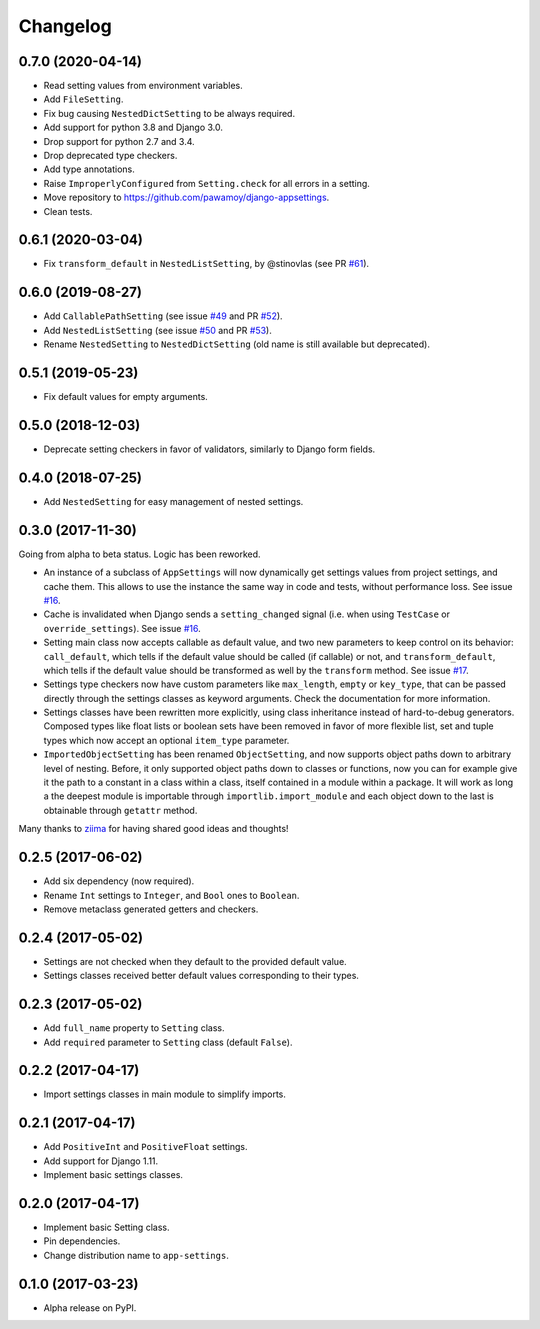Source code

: =========
Changelog
=========

0.7.0 (2020-04-14)
==================

- Read setting values from environment variables.
- Add ``FileSetting``.
- Fix bug causing ``NestedDictSetting`` to be always required.
- Add support for python 3.8 and Django 3.0.
- Drop support for python 2.7 and 3.4.
- Drop deprecated type checkers.
- Add type annotations.
- Raise ``ImproperlyConfigured`` from ``Setting.check`` for all errors in a setting.
- Move repository to https://github.com/pawamoy/django-appsettings.
- Clean tests.

0.6.1 (2020-03-04)
==================

- Fix ``transform_default`` in ``NestedListSetting``, by @stinovlas (see PR `#61`_).

.. _#61: https://github.com/pawamoy/django-appsettings/issues/61

0.6.0 (2019-08-27)
==================

- Add ``CallablePathSetting`` (see issue `#49`_ and PR `#52`_).
- Add ``NestedListSetting`` (see issue `#50`_ and PR `#53`_).
- Rename ``NestedSetting`` to ``NestedDictSetting`` (old name is still available but deprecated).

.. _#49: https://github.com/pawamoy/django-appsettings/issues/49
.. _#50: https://github.com/pawamoy/django-appsettings/issues/50
.. _#52: https://github.com/pawamoy/django-appsettings/issues/52
.. _#53: https://github.com/pawamoy/django-appsettings/issues/53

0.5.1 (2019-05-23)
==================

- Fix default values for empty arguments.

0.5.0 (2018-12-03)
==================

- Deprecate setting checkers in favor of validators, similarly to Django form fields.

0.4.0 (2018-07-25)
==================

- Add ``NestedSetting`` for easy management of nested settings.

0.3.0 (2017-11-30)
==================

Going from alpha to beta status. Logic has been reworked.

- An instance of a subclass of ``AppSettings`` will now dynamically get
  settings values from project settings, and cache them. This allows to use
  the instance the same way in code and tests, without performance loss. See
  issue `#16`_.
- Cache is invalidated when Django sends a ``setting_changed`` signal (i.e.
  when using ``TestCase`` or ``override_settings``). See issue `#16`_.
- Setting main class now accepts callable as default value, and two new
  parameters to keep control on its behavior: ``call_default``, which tells
  if the default value should be called (if callable) or not, and
  ``transform_default``, which tells if the default value should be transformed
  as well by the ``transform`` method. See issue `#17`_.
- Settings type checkers now have custom parameters like ``max_length``,
  ``empty`` or ``key_type``, that can be passed directly through the settings
  classes as keyword arguments. Check the documentation for more information.
- Settings classes have been rewritten more explicitly, using class inheritance
  instead of hard-to-debug generators. Composed types like float lists or
  boolean sets have been removed in favor of more flexible list, set and tuple
  types which now accept an optional ``item_type`` parameter.
- ``ImportedObjectSetting`` has been renamed ``ObjectSetting``, and now
  supports object paths down to arbitrary level of nesting. Before, it only
  supported object paths down to classes or functions, now you can for example
  give it the path to a constant in a class within a class, itself contained
  in a module within a package. It will work as long a the deepest module is
  importable through ``importlib.import_module`` and each object down to the
  last is obtainable through ``getattr`` method.

Many thanks to `ziima`_ for having shared good ideas and thoughts!

.. _#16: https://github.com/pawamoy/django-appsettings/issues/16
.. _#17: https://github.com/pawamoy/django-appsettings/issues/17
.. _ziima: https://github.com/ziima

0.2.5 (2017-06-02)
==================

- Add six dependency (now required).
- Rename ``Int`` settings to ``Integer``, and ``Bool`` ones to ``Boolean``.
- Remove metaclass generated getters and checkers.

0.2.4 (2017-05-02)
==================

- Settings are not checked when they default to the provided default value.
- Settings classes received better default values corresponding to their types.

0.2.3 (2017-05-02)
==================

- Add ``full_name`` property to ``Setting`` class.
- Add ``required`` parameter to ``Setting`` class (default ``False``).

0.2.2 (2017-04-17)
==================

- Import settings classes in main module to simplify imports.

0.2.1 (2017-04-17)
==================

- Add ``PositiveInt`` and ``PositiveFloat`` settings.
- Add support for Django 1.11.
- Implement basic settings classes.

0.2.0 (2017-04-17)
==================

- Implement basic Setting class.
- Pin dependencies.
- Change distribution name to ``app-settings``.

0.1.0 (2017-03-23)
==================

- Alpha release on PyPI.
——
WHAT THE EXERCISE ASKS →
Beginning at the line containing "0.2.1 (2017-04-17)", repeat each line exactly through the last line of the entries, and include no other lines.

OUTPUT FOR THIS EXERCISE →
0.2.1 (2017-04-17)
==================

- Add ``PositiveInt`` and ``PositiveFloat`` settings.
- Add support for Django 1.11.
- Implement basic settings classes.

0.2.0 (2017-04-17)
==================

- Implement basic Setting class.
- Pin dependencies.
- Change distribution name to ``app-settings``.

0.1.0 (2017-03-23)
==================

- Alpha release on PyPI.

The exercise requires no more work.